Many of the tiny towns in the mountains of Butte County were devastated by the Camp Fire — but not Stirling City, a former logging town about 15 miles northeast of Paradise and home to about 300 people.
The chief of the town’s all-volunteer fire department, Pete Cuming, credits Cal Fire’s Division U with saving the town.
“I told everybody I wasn't going to leave until [the fire] was singeing my mustache,” Cuming said. “I said goodbye to my place about five times.”
While residents evacuated, Cuming and his volunteers stayed behind at the picture-perfect red firehouse with white trim to do what they could.
That's when Chief Diana Totten arrived with reinforcements. Her leadership of Cal Fire’s Division U, which firefighters referred to as "Division Uniform" for clarity, made all the difference, according to Cuming.
Totten led 400 firefighters, water tenders, bulldozer operators and water-dropping aircraft as they built 25 miles of containment lines through the rugged terrain surrounding Stirling City.
“The motto of that group when they showed up was, 'We’re not going to lose another town.' And they didn’t,” Cuming said.
When Totten and Cuming met for the first time, it was dark and smoky and the task at hand seemed impossible.
“The first thing is feeling overwhelmed and the second thing is trying to pick out the priorities. And this town was the priority,” Totten said later.
As the Camp Fire thundered up the valley just outside of town, she decided to order a tricky 5-mile-long backfiring operation. The plan: to light the dry brush under the tree canopy with small explosives, hoping to suck up the oxygen and force the main fire back in on itself and away from the town.
Totten, who is from Humboldt County and has fought fires for 44 years, said she still thinks about her job a little differently from a lot of other firefighters.
“The fire service isn't quite built on magic and miracles — or, they don't know they are,” she said, recalling how she strategized and motivated Division Uniform crews that night. “I was explaining [to the crew] that we're going to have to pull off a miracle and you guys will be part of that. One of the dozer operators said, ‘OK, well then you basically are Division Unicorn.’ ”
Division Uniform became Division Unicorn. And against the odds, Totten pulled it off and saved the town.

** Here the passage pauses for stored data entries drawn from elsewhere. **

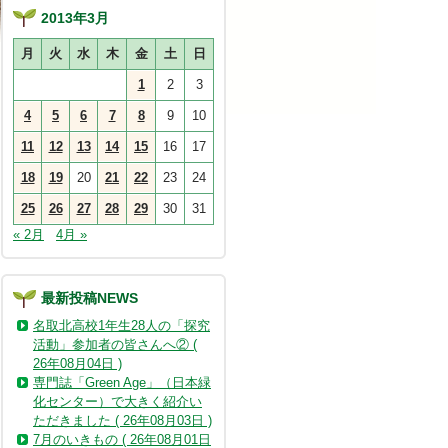
2013年3月
月
火
水
木
金
土
日
1
2
3
4
5
6
7
8
9
10
11
12
13
14
15
16
17
18
19
20
21
22
23
24
25
26
27
28
29
30
31
« 2月
4月 »
最新投稿NEWS
名取北高校1年生28人の「探究
活動」参加者の皆さんへ② (
26年08月04日 )
専門誌「Green Age」（日本緑
化センター）で大きく紹介い
ただきました ( 26年08月03日 )
7月のいきもの ( 26年08月01日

She’s spent her most of her 63 years outside in the forest service doing what she loves. But it has come with a cost. Time spent away from family and the usual sacrifices firefighters talk about.
Then two years ago, she found out she had skin cancer. She’s currently prepping for another surgery to treat the disease.

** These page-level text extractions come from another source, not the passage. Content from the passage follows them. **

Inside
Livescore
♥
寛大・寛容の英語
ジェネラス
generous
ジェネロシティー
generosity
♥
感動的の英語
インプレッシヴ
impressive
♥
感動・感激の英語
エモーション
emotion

“This might be my last fire. I don't know yet. I've got to do that decompression part and step behind a tree and cry for a while and then I can start thinking about it. Today I’m only concentrated on my job,” she said.
Before Totten headed for home, Cuming gave her a T-shirt from the little museum dedicated to Stirling City’s 100-year-old logging history. The tiny town that hung on through snowstorms and fires and the collapse of the timber industry will live on, thanks to the firefighters.
“She’s a lifelong friend now,” Cuming said of Totten.
Cuming also gave her a Christmas tree from the volunteer fire department’s annual fundraiser.
“I’ll think of you guys every time I look at it,” she said, noting that it was just the right size for her tiny cabin.
If this is her last fire, Totten says this is what she’ll miss the most: working with her fellow firefighters and pulling off miracles.